Stored items
--- START ---

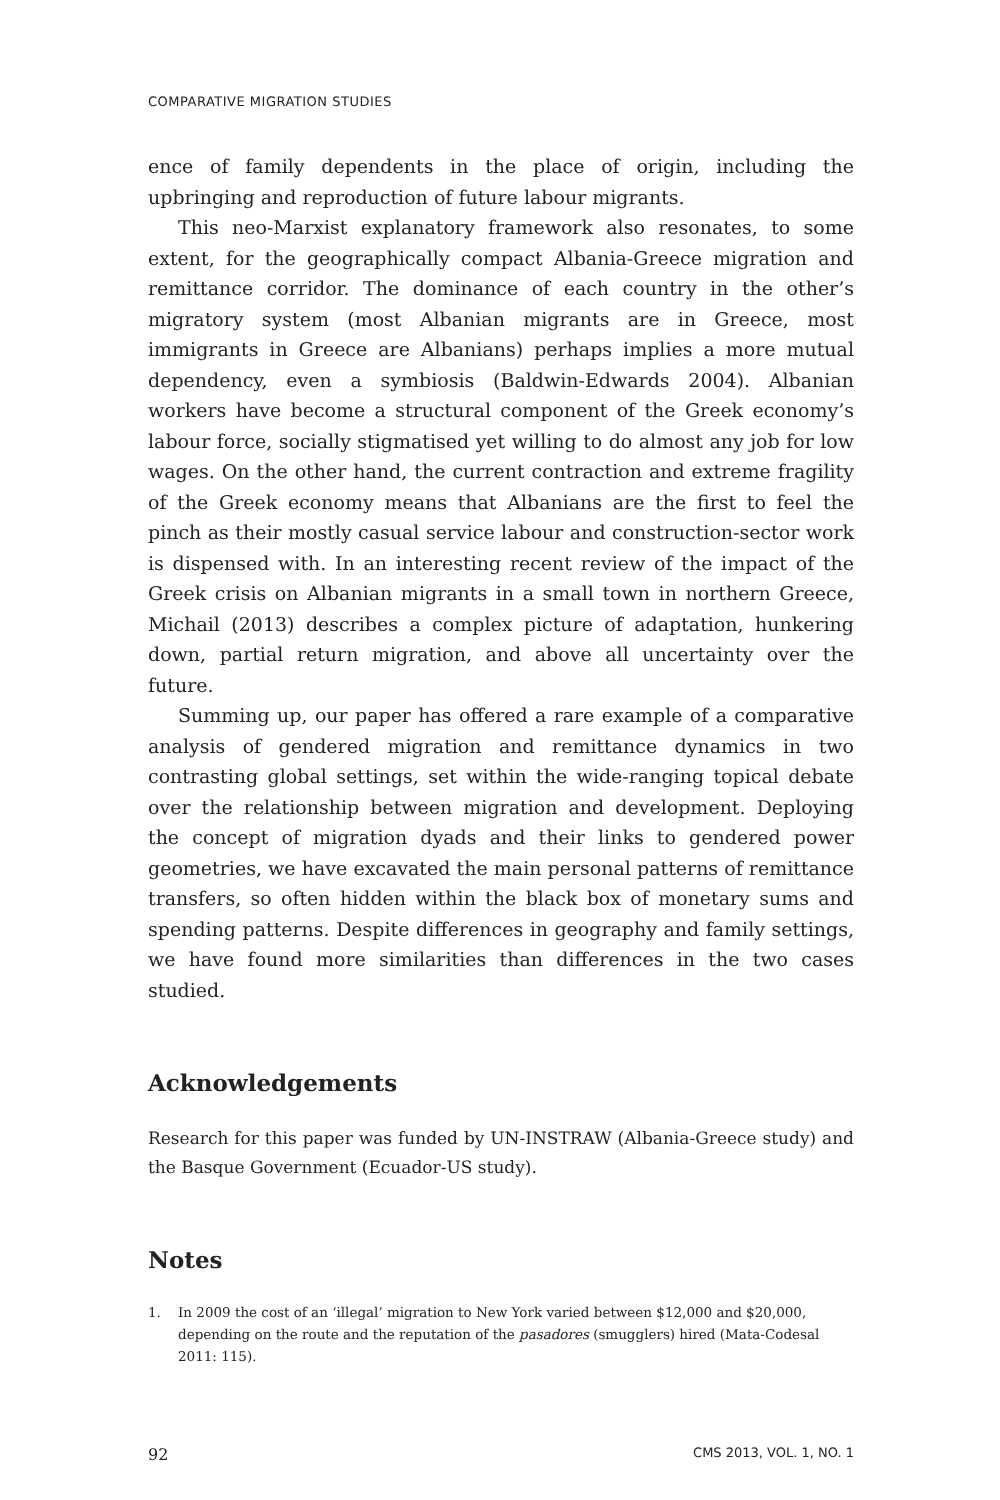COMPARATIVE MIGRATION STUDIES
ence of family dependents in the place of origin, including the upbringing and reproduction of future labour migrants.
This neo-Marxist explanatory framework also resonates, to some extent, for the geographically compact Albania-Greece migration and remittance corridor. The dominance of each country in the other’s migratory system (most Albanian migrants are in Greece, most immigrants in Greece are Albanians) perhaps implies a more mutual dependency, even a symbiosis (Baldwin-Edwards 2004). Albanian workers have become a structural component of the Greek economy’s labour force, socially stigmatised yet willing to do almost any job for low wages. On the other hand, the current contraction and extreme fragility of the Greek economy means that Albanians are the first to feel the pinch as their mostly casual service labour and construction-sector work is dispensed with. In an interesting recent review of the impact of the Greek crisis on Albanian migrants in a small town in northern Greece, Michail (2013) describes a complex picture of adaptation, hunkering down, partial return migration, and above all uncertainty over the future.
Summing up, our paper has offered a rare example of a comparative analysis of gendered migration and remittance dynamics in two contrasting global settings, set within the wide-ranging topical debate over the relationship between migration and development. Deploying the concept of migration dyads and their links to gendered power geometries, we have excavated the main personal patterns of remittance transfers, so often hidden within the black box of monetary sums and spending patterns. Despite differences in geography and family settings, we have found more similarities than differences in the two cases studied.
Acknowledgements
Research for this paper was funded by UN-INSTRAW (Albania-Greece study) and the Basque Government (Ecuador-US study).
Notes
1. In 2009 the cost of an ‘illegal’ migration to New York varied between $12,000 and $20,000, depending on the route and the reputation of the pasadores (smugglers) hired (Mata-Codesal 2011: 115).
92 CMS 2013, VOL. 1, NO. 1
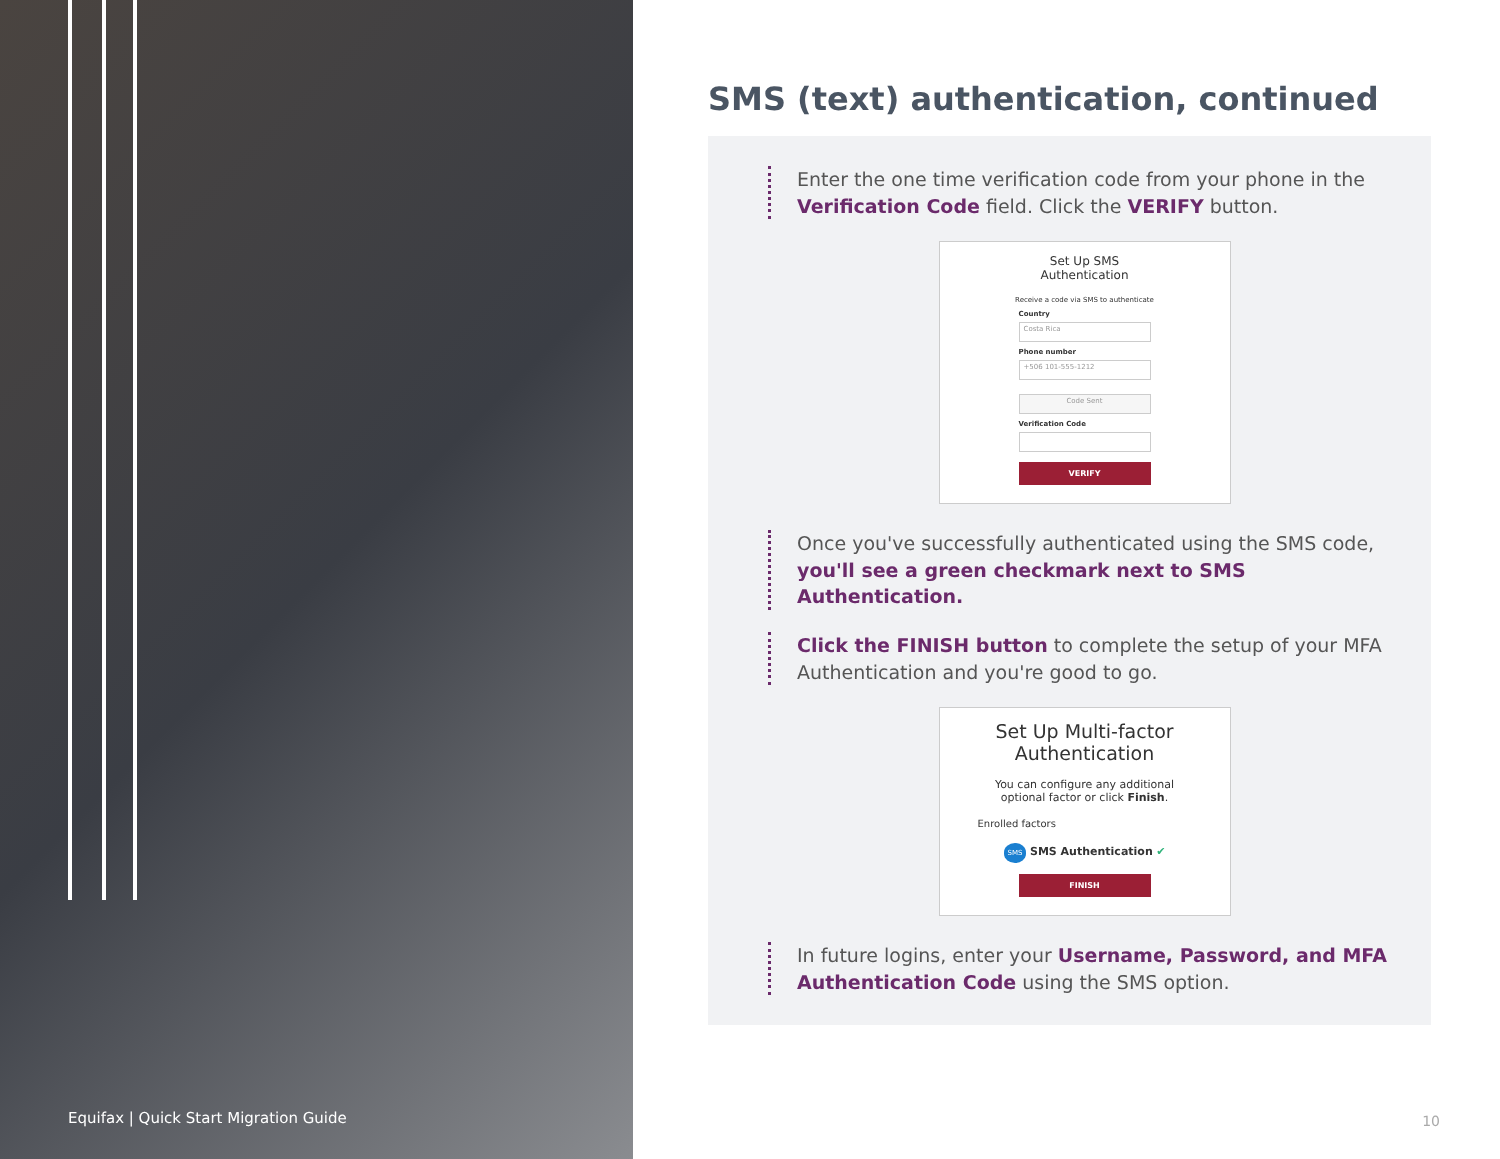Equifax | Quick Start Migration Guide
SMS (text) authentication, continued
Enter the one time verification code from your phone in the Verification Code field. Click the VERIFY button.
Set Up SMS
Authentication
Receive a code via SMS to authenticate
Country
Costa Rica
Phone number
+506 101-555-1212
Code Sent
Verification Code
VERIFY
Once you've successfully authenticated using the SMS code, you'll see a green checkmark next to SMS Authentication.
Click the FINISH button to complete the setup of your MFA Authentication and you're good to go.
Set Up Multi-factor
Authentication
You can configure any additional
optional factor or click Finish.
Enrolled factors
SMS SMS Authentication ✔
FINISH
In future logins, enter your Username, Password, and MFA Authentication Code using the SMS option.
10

--- END ---

Exercise
Reproduce the entries above exactly, but only the lines between the line holding "Summing up, our" and the line holding "Acknowledgements", inclusive.

Response
Summing up, our paper has offered a rare example of a comparative analysis of gendered migration and remittance dynamics in two contrasting global settings, set within the wide-ranging topical debate over the relationship between migration and development. Deploying the concept of migration dyads and their links to gendered power geometries, we have excavated the main personal patterns of remittance transfers, so often hidden within the black box of monetary sums and spending patterns. Despite differences in geography and family settings, we have found more similarities than differences in the two cases studied.
Acknowledgements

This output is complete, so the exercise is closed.